Identifikation der Virulenz Marker von Mycobacterium Abscessus für die intrazelluläre Replikation in Phagozyten
Summary
Hier stellen wir zwei Protokolle, um die Phagozyten –Mycobacterium Abscessus Interaktionen zu untersuchen: das Screening ein Transposon mutierten Bibliothek für bakterielle intrazellulären Mangel und die Bestimmung der bakteriellen intrazellulären Transkriptom von RNA Sequenzierung. Beide Ansätze geben Einblick in die genomische vor- und transkriptomischen Anpassungen intrazelluläre Bakterien Fitness verbessern.
Abstract
Was aus anderen saprophytischen Mykobakterien Mycobacterium Abscessus unterscheidet, ist die Fähigkeit, durch menschliche Makrophagen Phagozytose widerstehen und die Fähigkeit, innerhalb solcher Zellen vermehren. Diese Virulenz Eigenschaften Rendern M. Abscessus pathogenen, vor allem in gefährdeten Hosts mit zugrunde liegenden strukturellen Lungenerkrankungen wie Mukoviszidose, Bronchiektasen oder Tuberkulose. Es bleibt unklar, wie Patienten mit M. Abscessus infiziert werden. Im Gegensatz zu vielen Mykobakterien M. Abscessus findet sich nicht in die Umwelt aber befinden sich vielleicht innen Amöben, ökologische Phagozyten, die eine potenzielle Reservoir für M. Abscessusdarstellen. In der Tat M. Abscessus ist resistent gegen amöbenzelle Phagozytose und der Intra-Amöben Leben scheint M. Abscessus Virulenz in einem experimentellen Modell der Infektion erhöhen. Über M. Abscessus Virulenz an sich ist jedoch wenig bekannt. Um die Gene ein Vorteil zum M. Abscessus intrazellulären Leben zu entschlüsseln, war eine Vorführung einer M. Abscessus Transposon mutierten Bibliothek entwickelt. Parallel entwickelte eine Methode der RNA-Extraktion aus intrazellulären Mykobakterien nach kokultur mit Amöben. Diese Methode wurde validiert und erlaubt die Sequenzierung des gesamten M. Abscessus Transkriptom innerhalb der Zellen; zum ersten Mal eine globale Sicht auf M. Abscessus Anpassung an intrazelluläre Leben vorsieht. Beide Ansätze geben uns einen Einblick in M. Abscessus Virulenzfaktoren, mit denen M. Abscessus , die Atemwege des Menschen besiedeln.
Introduction
Die Gattung umfasst Mycobacterium Arten von harmlosen saprophytischen Organismen bis hin zu großen menschlichen Krankheitserreger.

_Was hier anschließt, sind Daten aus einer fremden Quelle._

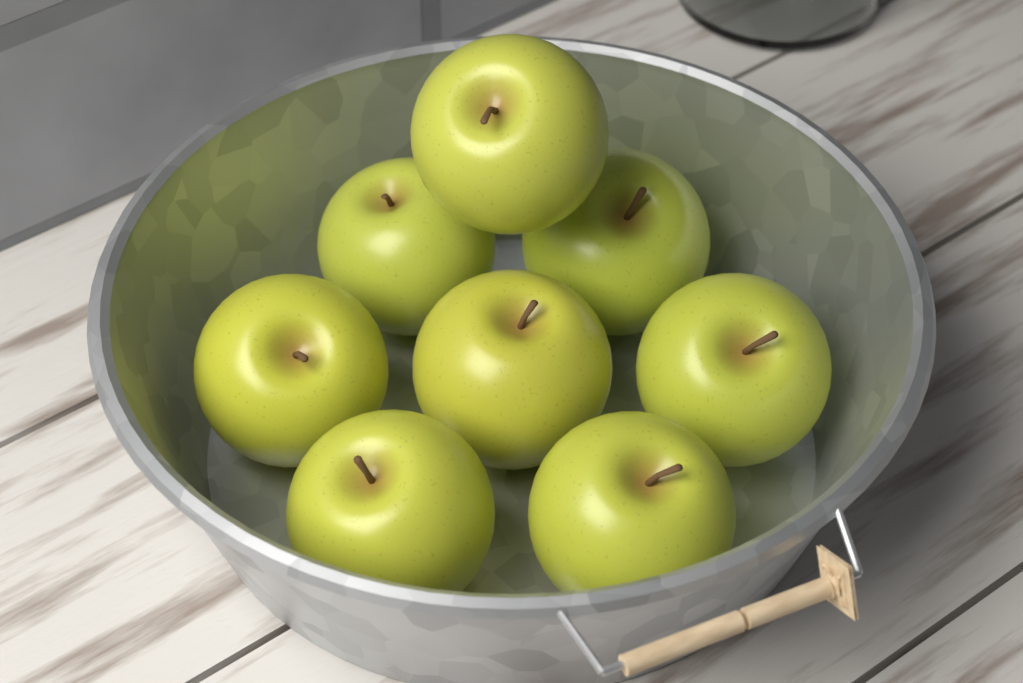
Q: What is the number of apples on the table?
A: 8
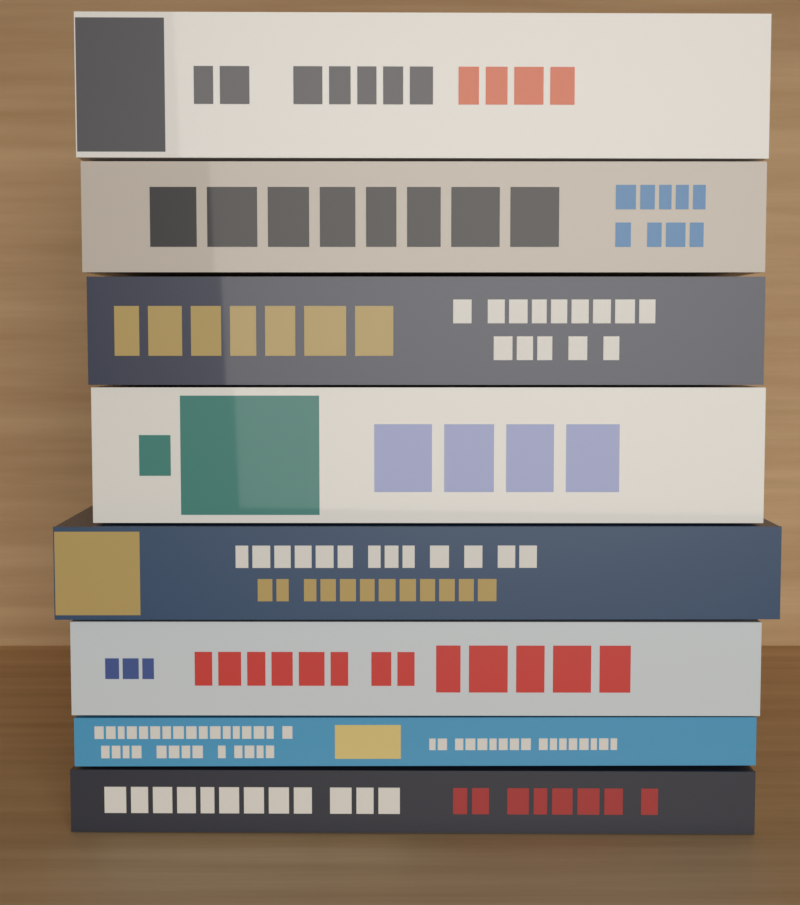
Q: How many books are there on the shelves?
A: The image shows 8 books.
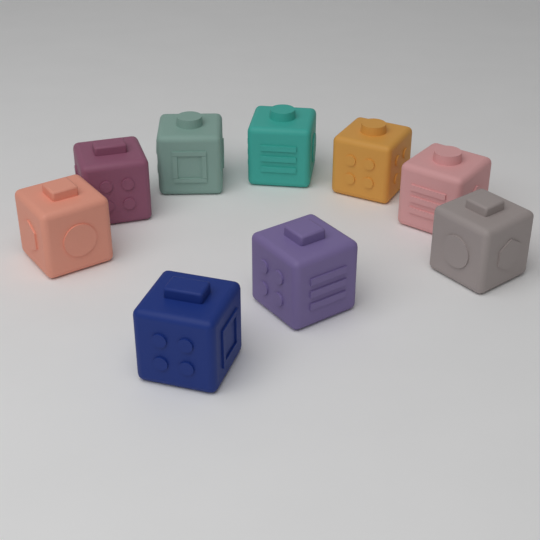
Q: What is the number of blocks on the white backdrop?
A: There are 9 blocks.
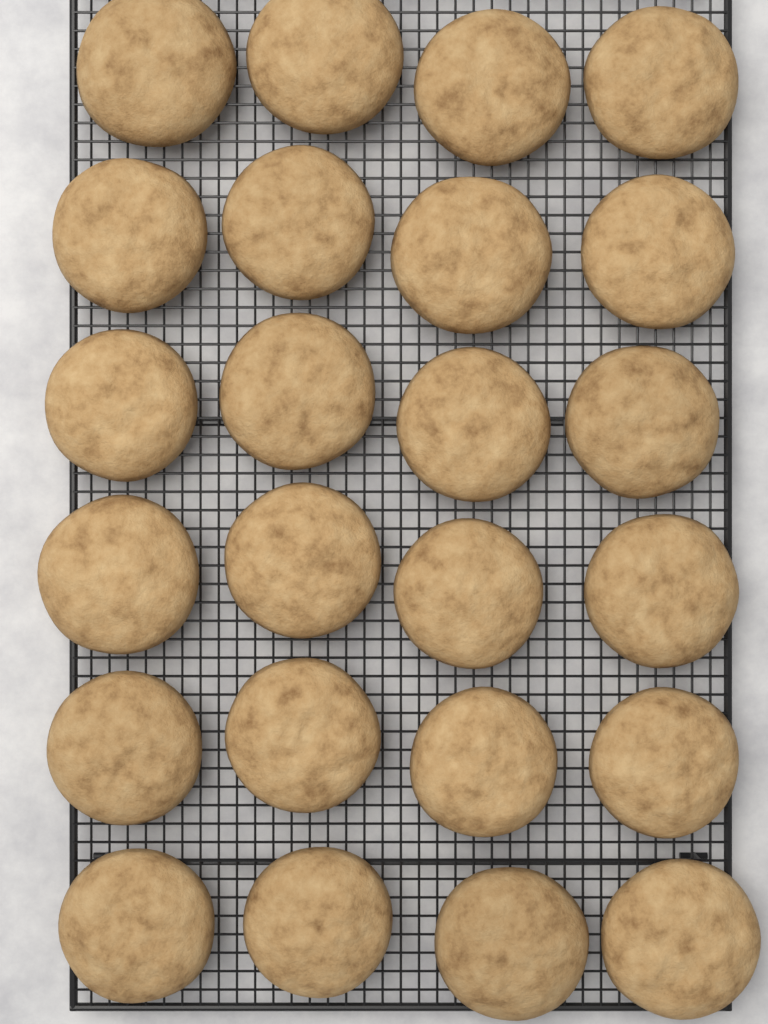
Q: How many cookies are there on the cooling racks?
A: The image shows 24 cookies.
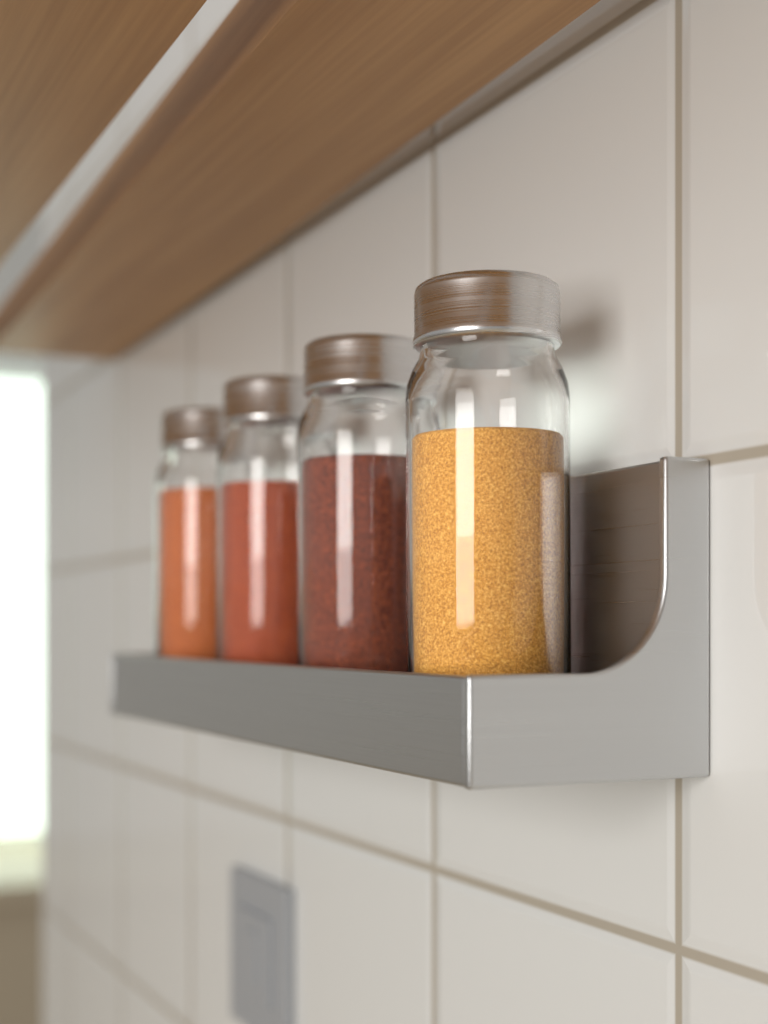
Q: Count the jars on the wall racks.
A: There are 4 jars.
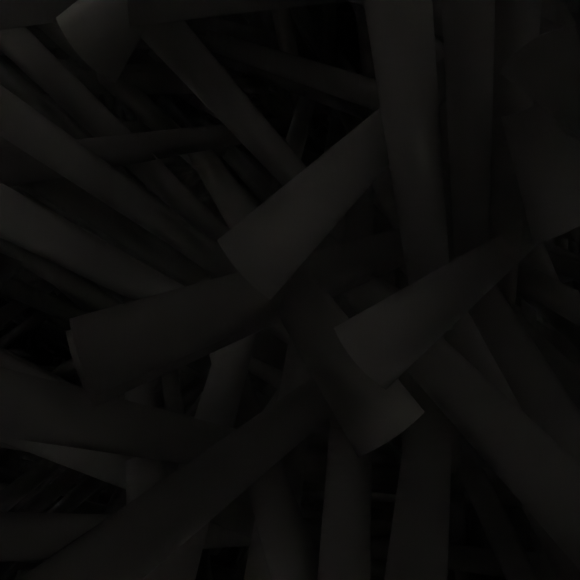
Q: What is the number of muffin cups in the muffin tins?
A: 6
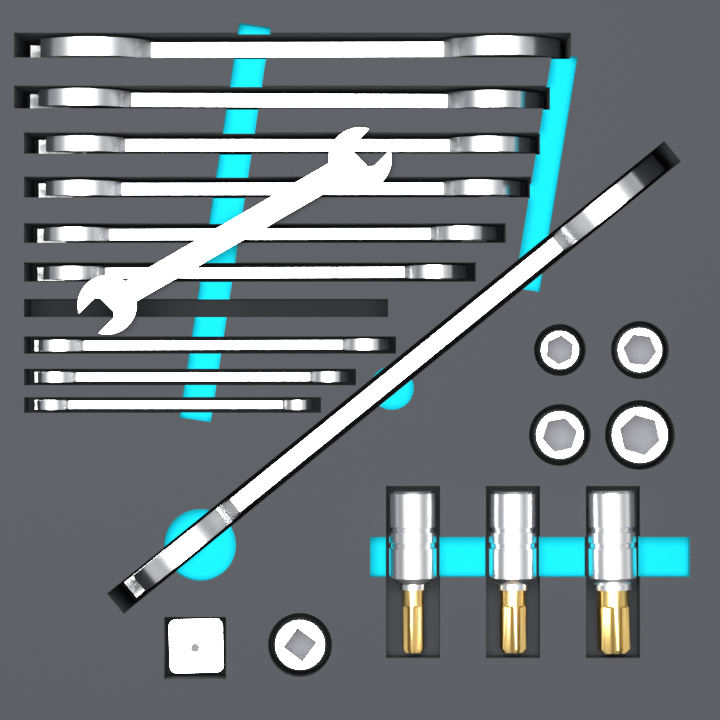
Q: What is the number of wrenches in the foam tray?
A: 11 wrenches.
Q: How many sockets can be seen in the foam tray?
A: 5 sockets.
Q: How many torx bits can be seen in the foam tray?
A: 3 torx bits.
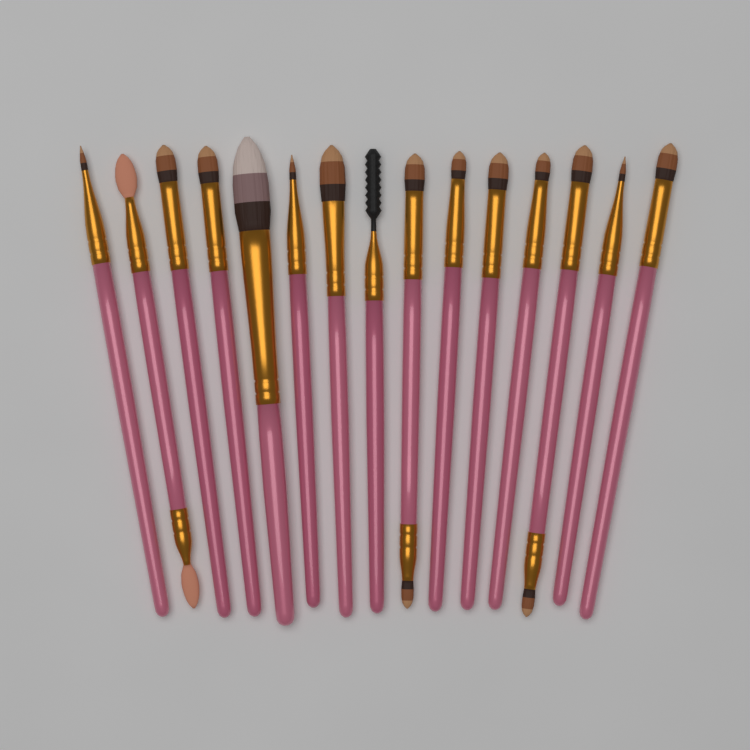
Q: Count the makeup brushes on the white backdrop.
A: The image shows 15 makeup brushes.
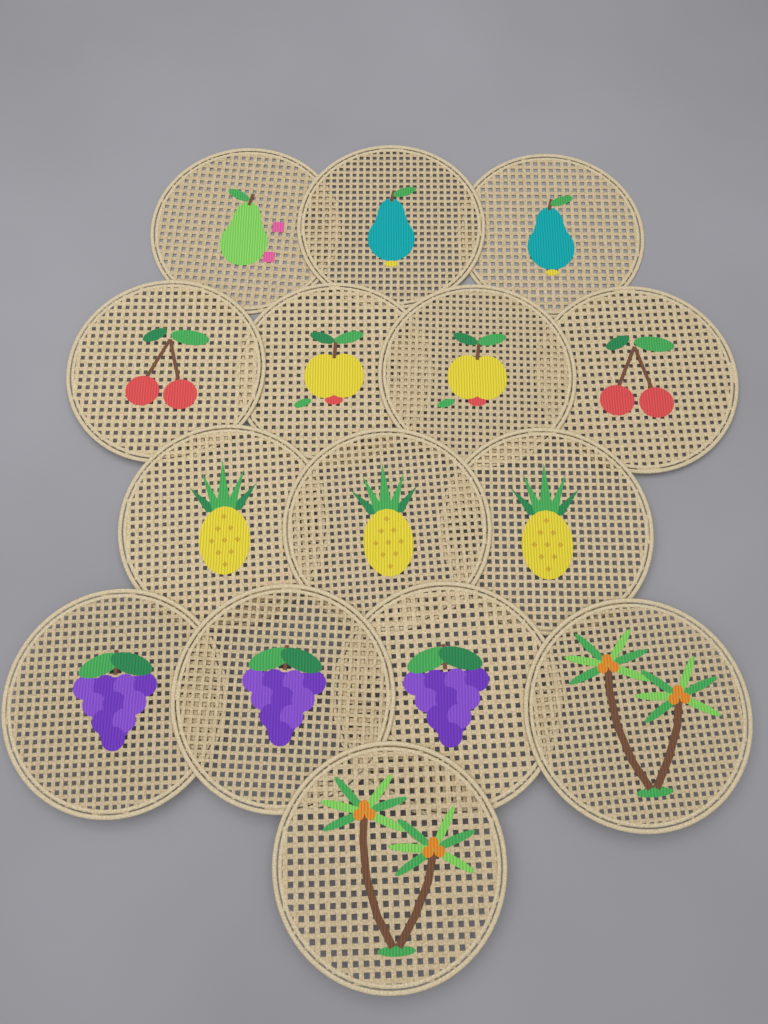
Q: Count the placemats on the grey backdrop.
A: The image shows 15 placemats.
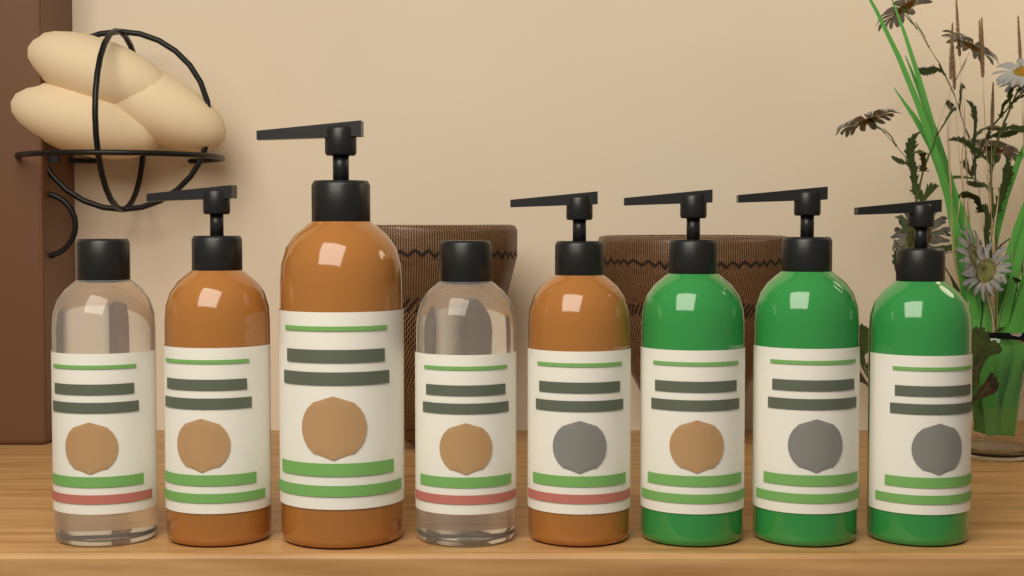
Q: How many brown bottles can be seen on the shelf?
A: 3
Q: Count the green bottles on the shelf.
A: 3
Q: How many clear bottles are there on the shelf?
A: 2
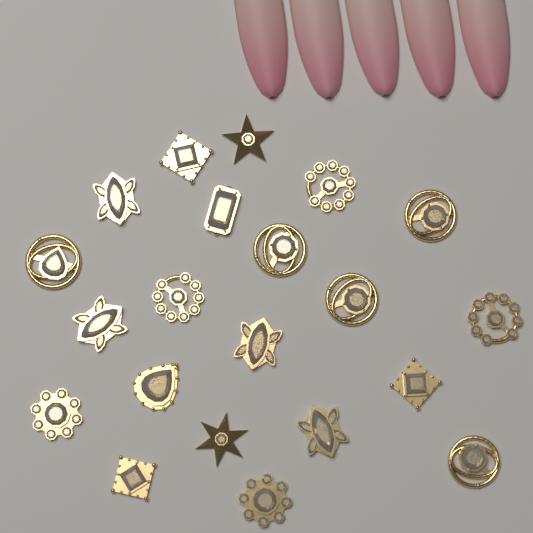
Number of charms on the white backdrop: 21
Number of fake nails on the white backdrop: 5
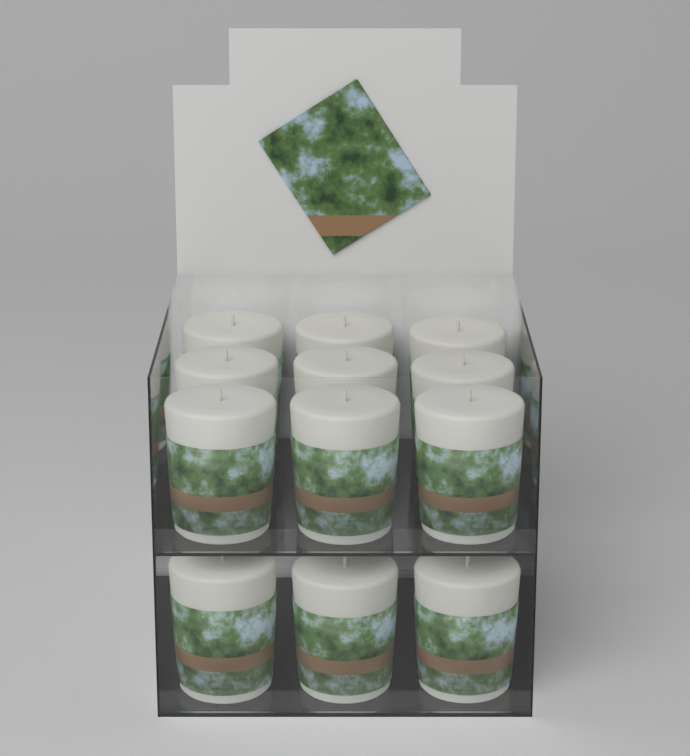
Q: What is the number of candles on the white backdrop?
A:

Bekannte pathogene Arten wie Mycobacterium Tuberculosis, Mycobacterium Marinum und Mycobacterium Ulcerans gehören zur Untergruppe der langsam wachsende Mykobakterien (SGM). Im Gegensatz dazu die Untergruppe der schnellsten wachsenden Mykobakterien (RGM) zeichnet sich durch ihre Fähigkeit, in weniger als 7 Tagen auf Agar Medium sichtbare Kolonien bilden. Die RGM Gruppe umfasst mehr als 180 Arten, vor allem nicht-pathogenen Mykobakterien saprophytischen. Studien zur RGM Interaktionen mit ihren Gastgebern konzentrierten sich hauptsächlich auf Mycobacterium Smegmatis und zeigen, dass diese Mykobakterien schnell durch die bakterizide Wirkung von Makrophagen beseitigt werden.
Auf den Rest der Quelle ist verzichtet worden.